As part of the registration process, you may be asked to change your local machine password; if this happens, you’ll see the standard macOS password change dialog.
Step 4: Testing
By default, when the Platform SSO payload is installed, you get SSO capability available for Safari, plus any applications that use the Microsoft ADAL library. A simple way to test this is to open Safari and go to microsoft365.com. If you’ve correctly configured everything, you’ll be able to sign in without having to enter your credentials. Once you’re confident that that works, you should then proceed to test the Office applications, although this can be tricky since you may have lingering tokens from previous logins. You may need to forcibly sign out of the individual Office apps before leveraging SSO.
As I mentioned earlier, if you’re using Google Chrome, you can use Platform SSO on websites there too, but you’ll need to download and install the Chrome Platform SSO extension.

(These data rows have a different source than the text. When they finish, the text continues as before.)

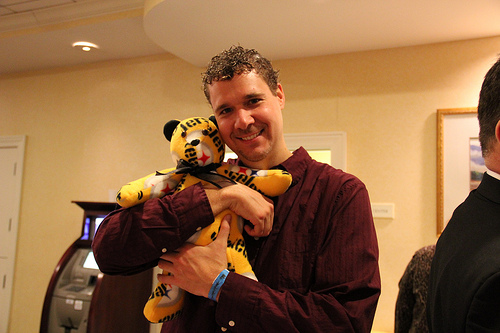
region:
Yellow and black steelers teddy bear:
[118, 114, 293, 324]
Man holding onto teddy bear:
[89, 44, 389, 331]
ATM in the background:
[34, 198, 123, 331]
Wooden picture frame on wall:
[434, 106, 485, 205]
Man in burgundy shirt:
[94, 51, 382, 330]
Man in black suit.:
[415, 46, 499, 331]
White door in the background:
[0, 131, 32, 332]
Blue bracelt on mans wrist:
[201, 266, 238, 298]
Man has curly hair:
[90, 36, 386, 332]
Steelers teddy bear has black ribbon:
[116, 113, 294, 331]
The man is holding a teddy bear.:
[136, 83, 256, 303]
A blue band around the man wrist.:
[204, 265, 229, 332]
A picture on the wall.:
[388, 83, 487, 225]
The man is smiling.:
[214, 118, 287, 163]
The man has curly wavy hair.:
[210, 55, 247, 78]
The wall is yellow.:
[61, 82, 153, 155]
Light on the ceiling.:
[69, 34, 102, 61]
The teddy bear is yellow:
[146, 113, 256, 293]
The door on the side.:
[5, 120, 35, 274]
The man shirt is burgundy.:
[261, 185, 378, 312]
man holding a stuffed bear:
[93, 45, 381, 330]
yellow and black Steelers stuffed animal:
[116, 112, 290, 320]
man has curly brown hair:
[200, 40, 287, 161]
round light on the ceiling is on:
[68, 37, 98, 52]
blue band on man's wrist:
[206, 267, 231, 303]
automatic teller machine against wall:
[35, 200, 122, 325]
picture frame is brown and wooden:
[434, 104, 474, 218]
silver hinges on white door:
[3, 130, 31, 331]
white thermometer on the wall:
[371, 198, 397, 219]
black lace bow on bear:
[156, 158, 236, 188]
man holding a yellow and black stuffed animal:
[90, 46, 381, 331]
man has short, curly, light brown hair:
[201, 46, 281, 107]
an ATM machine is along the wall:
[38, 196, 152, 331]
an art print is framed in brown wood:
[432, 106, 484, 236]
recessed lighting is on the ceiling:
[70, 39, 99, 53]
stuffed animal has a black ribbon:
[152, 156, 237, 191]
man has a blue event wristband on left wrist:
[206, 269, 231, 297]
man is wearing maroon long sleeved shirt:
[89, 145, 381, 331]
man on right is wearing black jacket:
[427, 60, 497, 332]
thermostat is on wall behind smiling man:
[369, 201, 399, 218]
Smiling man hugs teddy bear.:
[157, 42, 319, 302]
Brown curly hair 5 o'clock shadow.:
[211, 53, 289, 168]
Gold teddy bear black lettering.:
[139, 113, 286, 310]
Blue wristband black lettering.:
[194, 261, 239, 301]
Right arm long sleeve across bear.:
[82, 185, 297, 272]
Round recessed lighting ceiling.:
[42, 27, 149, 83]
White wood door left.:
[2, 121, 41, 329]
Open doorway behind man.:
[281, 128, 366, 170]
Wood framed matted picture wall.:
[422, 94, 483, 214]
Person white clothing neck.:
[472, 55, 499, 302]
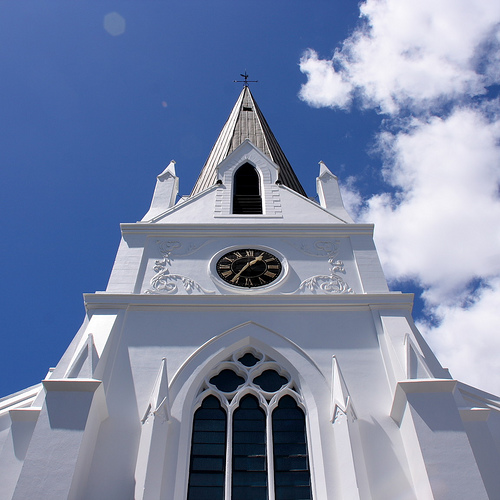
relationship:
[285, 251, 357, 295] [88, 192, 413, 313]
design on wall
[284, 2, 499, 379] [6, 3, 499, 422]
clouds in sky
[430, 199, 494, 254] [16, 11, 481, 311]
clouds in sky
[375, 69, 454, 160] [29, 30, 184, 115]
clouds in sky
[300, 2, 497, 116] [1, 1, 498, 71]
clouds in sky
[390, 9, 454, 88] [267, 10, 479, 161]
white clouds in sky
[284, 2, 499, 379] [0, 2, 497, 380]
clouds in sky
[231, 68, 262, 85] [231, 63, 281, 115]
vane on top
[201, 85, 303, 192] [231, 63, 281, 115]
roof has top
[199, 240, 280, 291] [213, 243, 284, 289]
time on clock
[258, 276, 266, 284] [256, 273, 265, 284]
five for five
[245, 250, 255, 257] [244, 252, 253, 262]
number twelve for numeral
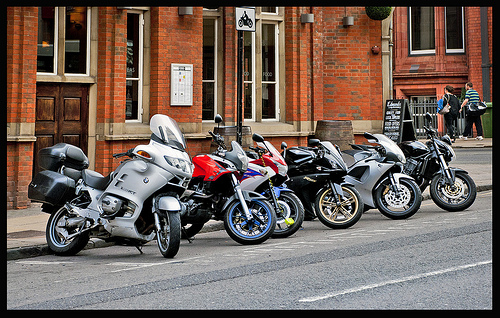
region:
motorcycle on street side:
[28, 114, 157, 239]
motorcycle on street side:
[195, 120, 254, 235]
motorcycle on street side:
[251, 137, 298, 232]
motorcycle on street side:
[288, 133, 358, 241]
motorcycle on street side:
[412, 115, 478, 202]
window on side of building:
[124, 14, 149, 123]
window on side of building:
[200, 12, 214, 125]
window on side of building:
[252, 19, 282, 130]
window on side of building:
[405, 13, 433, 50]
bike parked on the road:
[25, 111, 183, 261]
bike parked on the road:
[186, 133, 276, 243]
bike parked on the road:
[235, 127, 301, 237]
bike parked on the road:
[285, 138, 365, 227]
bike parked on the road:
[335, 123, 416, 218]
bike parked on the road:
[395, 122, 476, 209]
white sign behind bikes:
[173, 65, 190, 105]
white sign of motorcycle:
[233, 10, 253, 27]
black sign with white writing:
[386, 98, 416, 139]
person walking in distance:
[438, 79, 465, 137]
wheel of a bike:
[145, 199, 200, 261]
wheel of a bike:
[223, 185, 285, 247]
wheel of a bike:
[179, 220, 213, 244]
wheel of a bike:
[30, 195, 97, 258]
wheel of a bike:
[268, 191, 320, 245]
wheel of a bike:
[310, 178, 365, 230]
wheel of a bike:
[357, 174, 417, 236]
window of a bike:
[131, 110, 196, 153]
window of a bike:
[365, 120, 415, 162]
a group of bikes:
[45, 102, 484, 268]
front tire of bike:
[151, 181, 208, 286]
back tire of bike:
[47, 197, 101, 269]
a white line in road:
[266, 248, 391, 314]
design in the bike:
[228, 193, 280, 246]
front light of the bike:
[143, 140, 197, 172]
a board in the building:
[158, 45, 213, 126]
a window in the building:
[226, 19, 305, 164]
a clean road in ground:
[187, 255, 284, 290]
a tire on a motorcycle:
[159, 211, 184, 260]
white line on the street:
[363, 267, 397, 305]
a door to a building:
[43, 87, 108, 142]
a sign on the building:
[166, 59, 200, 120]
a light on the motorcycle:
[165, 151, 192, 179]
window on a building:
[255, 62, 280, 102]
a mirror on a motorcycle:
[254, 123, 269, 158]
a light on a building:
[297, 13, 324, 40]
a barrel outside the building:
[321, 107, 363, 152]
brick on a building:
[322, 61, 364, 114]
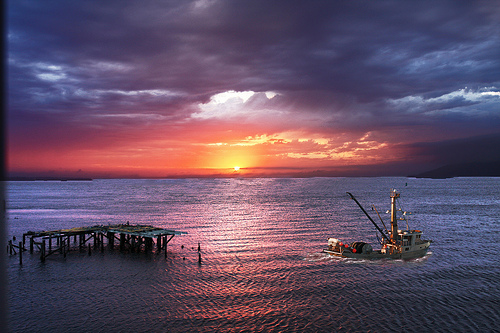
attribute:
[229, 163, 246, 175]
sun — setting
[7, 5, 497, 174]
sky — purple, very cloudy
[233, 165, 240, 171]
sun — orange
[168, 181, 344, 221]
water — orange, blue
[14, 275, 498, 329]
water — blue, orange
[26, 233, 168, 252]
support — wooden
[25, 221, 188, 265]
platform — metallic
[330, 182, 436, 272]
boat — moving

The Future of Enterprise SSO
Right now, the Enterprise SSO feature works pretty well. It of course has dependencies on MDM, which means you’ll need to manage your macOS devices using Intune or Jamf in order to effectively deploy it. This isn’t necessarily an obstacle, since Enterprise SSO is primarily useful in the kinds of enterprises that are likely to have deployed mobile device management already. Because the feature’s currently in public preview, you should expect it to change and evolve somewhat; Microsoft hasn’t yet set any public GA dates so you have some time to test it in your environment and decide how it fits into your macOS users’ workflow and your overall Entra ID deployment strategy.